Я знала, что будет с Робин, когда она проснется и увидит подарок. Потому встала забрать мышь. И когда поднялась, мне стал виден другой берег Реки – участок у последнего дома на околице Шеллинга. А там я увидела Звитта. Он притаился под кустом боярышника, а к нему шел какой-то человек, как будто они назначили тут тайную встречу. Незнакомец выкрасил светлые волосы в темный цвет и попытался замаскироваться, нацепив яркую, кричащую накидку – нечасто мне приходилось видеть такую дрянную вещь! – но я узнала его по розовато-лиловому заостренному лицу и искривленному рту.

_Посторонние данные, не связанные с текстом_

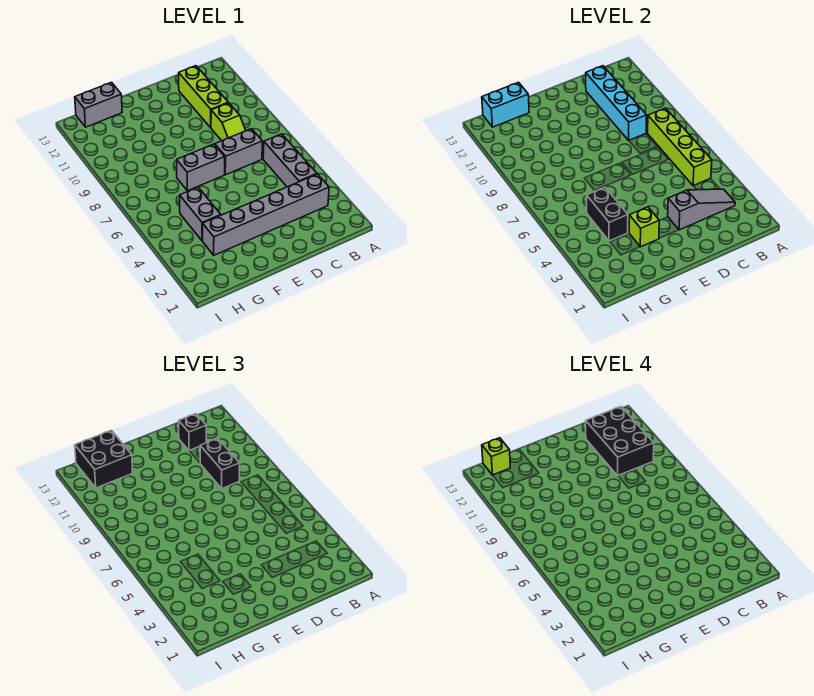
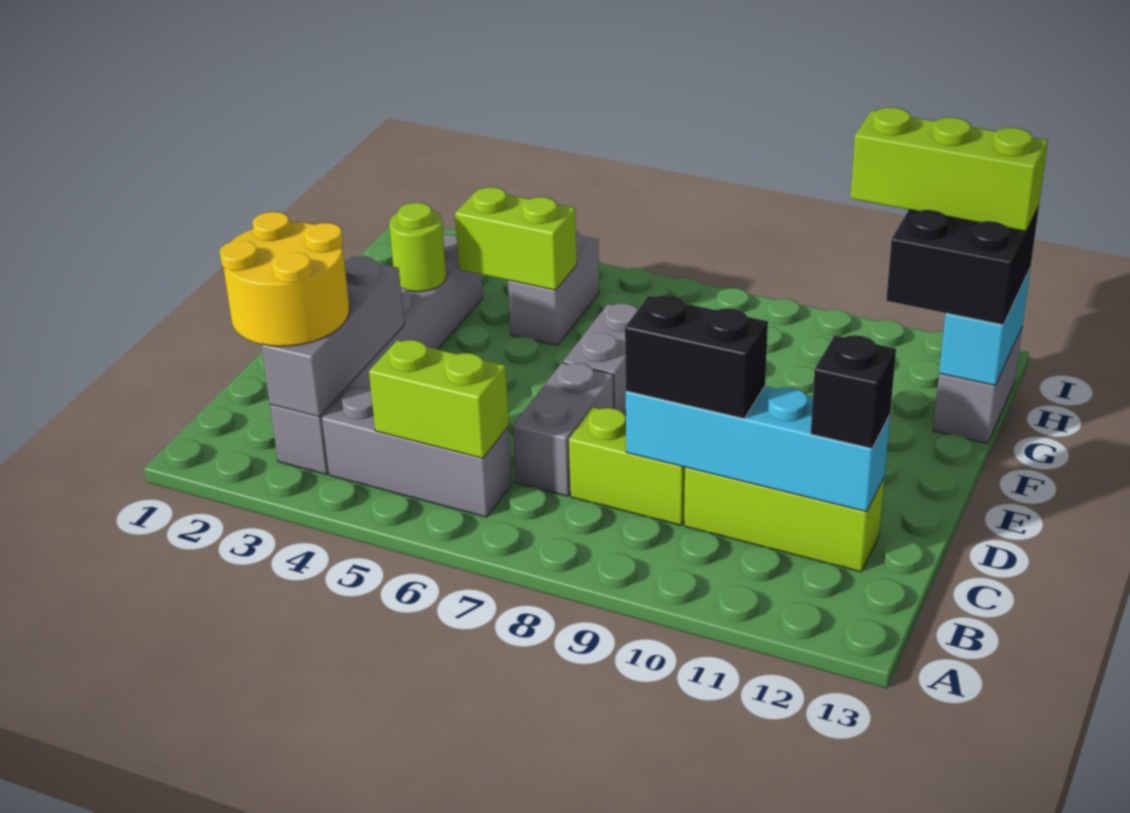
none -> yellow round brick B2:C3 level 3
grey slope B3:D3 level 2 top D -> grey brick B3:D3 level 2
lime brick B5:B8 level 2 -> lime brick B5:B6 level 2
black brick B10:C12 level 4 -> none
lime slope C8:C9 level 1 top 9 -> lime brick C8:C9 level 1
lime brick F3 level 2 -> lime round brick F3 level 2
grey brick G4:G5 level 1 -> grey brick G5:H5 level 1
black brick G4:G5 level 2 -> lime brick G4:G5 level 2
lime brick H13 level 4 -> lime brick H11:H13 level 4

Это был один из колдунов Канкредина, тот самый, у которого на одежде было написано про незримую смерть. Это одеяние и сейчас выглядывало из-под той кошмарной накидки.
И пока они беседовали со Звиттом, я не смела даже пошевелиться. Просто сидела в темной комнате. Но моя накидка лежала на пороге, а над Рекой уже светало. Звитт кивал, о чем-то пылко говорил и тыкал пальцем в сторону мельницы. Он рассказывал Незримой Смерти, где мы!
– Танакви! – раздраженно позвала меня Робин. – Лапушка опять притащила мышь мне на постель!
– Тсс! – шикнула я на нее. – Она делает это, потому что любит тебя.
– Убери ее, – потребовала Робин. – Убери сейчас же!
– Ох, помолчи, пожалуйста! – шепотом попросила я. – Тут происходит что-то ужасное!